Thursday, March 30, 2006

oh, this is really encouraging

a succint burst of frustration in yesterday's Guardian Diary...

"We are not in the least bit amused to hear that Margaret Beckett's ministerial Jag warmed its engine for fully 15 minutes yesterday while waiting for the environment secretary to emerge from a climate-change review press conference. We are positively grumpy to hear that when MPs on the Commons environment, food and rural affairs committee flew to California last week to learn about its approach to climate change, they travelled to the airport in individual chauffeur-driven limousines. And we are downright discomposed to learn that, when Tony Blair and his party of 50 flew to Oz last week, they did so on an 18-hour 45-minute charter flight (a record) in a Boeing 777 with 220 seats. This 9,200-mile jaunt, the Diary's indefatigable Saleem Vaillancourt reckons, consumed 120 tonnes of jet fuel and produced 2.32 tonnes of CO2. Four days after it landed, TB was off to New Zealand for talks on the environment. Sod off the bleedin' lot of you, frankly."

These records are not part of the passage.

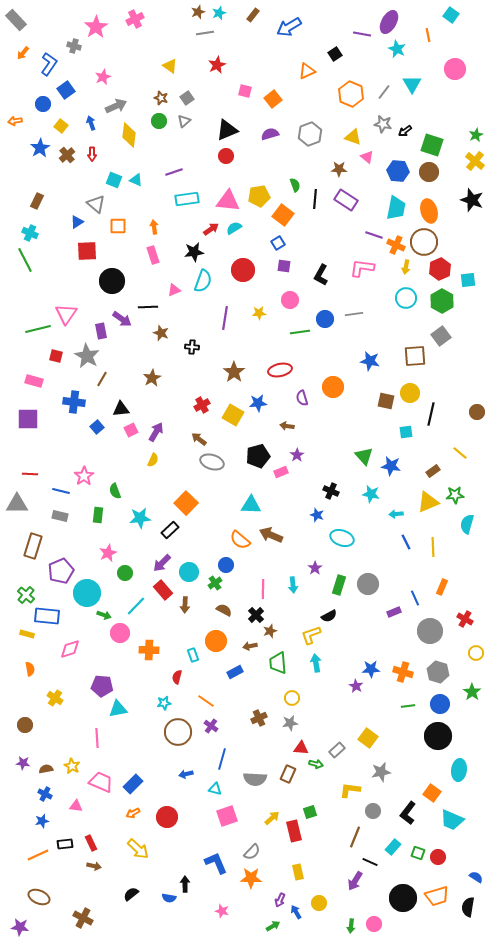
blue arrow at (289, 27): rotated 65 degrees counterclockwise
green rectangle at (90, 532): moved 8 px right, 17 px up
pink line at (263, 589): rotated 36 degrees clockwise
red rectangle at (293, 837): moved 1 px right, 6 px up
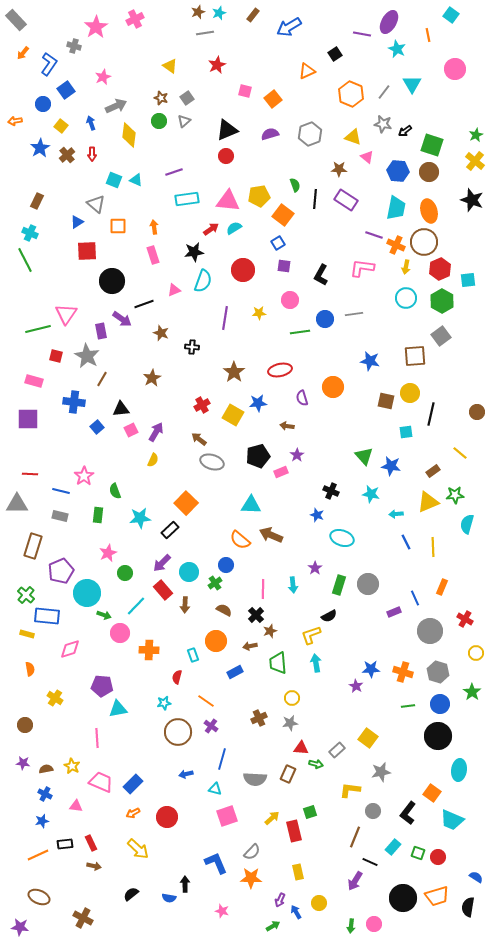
black line at (148, 307): moved 4 px left, 3 px up; rotated 18 degrees counterclockwise
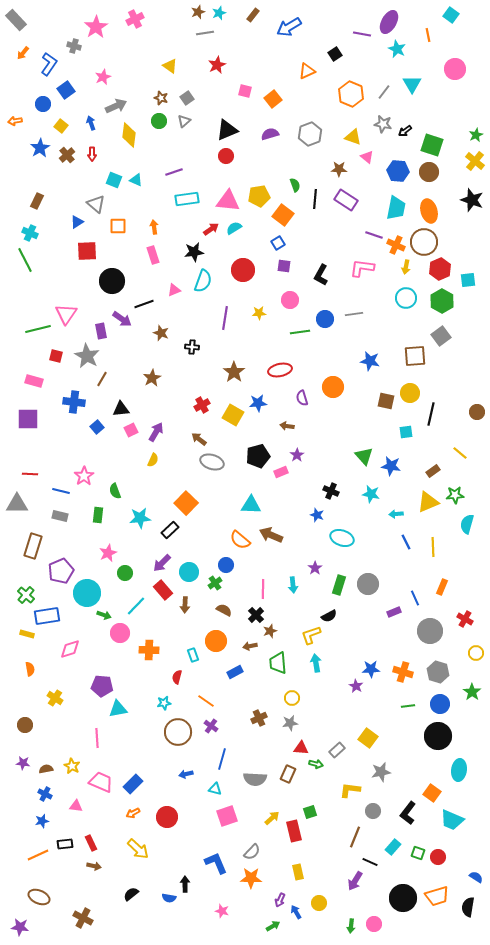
blue rectangle at (47, 616): rotated 15 degrees counterclockwise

...was followed by a qualifying statement today:

"OK, so we (or rather the Diary's hopelessly incompetent Saleem) were wrong. When TB flew with 50 others in a chartered 220-seat jet to Australasia last week to discuss global warming, the flight produced 373 tonnes of CO2, not (as we said) 2.32 tonnes. That, it seems, was Tony's personal contribution to the greenhouse effect".

Good to hear that the government is taking climate change seriously.

2 comments:

Anonymous said...

We sought to clarify whether Blair paid any offsets for his flight; it turns out he did, or at least will, within the Kyoto protocol mechanisms.

But it might be a fun project, for a few greenies to log all the flights taken by green-friendly politicians, and then send them a bill to compensate for the carbon dioxide emissions by paying offsets.

Anonymous said...

"Offsetting" (that is a made up word, isn't it?) is, of course, in this context, completely useless. The idea that anyone is able to "offset" their evironmental destruction is ludicrous. The only solution to the current (and ongoing) environmental crisis is for everyone to make radical changes. Let's start with never using a car again?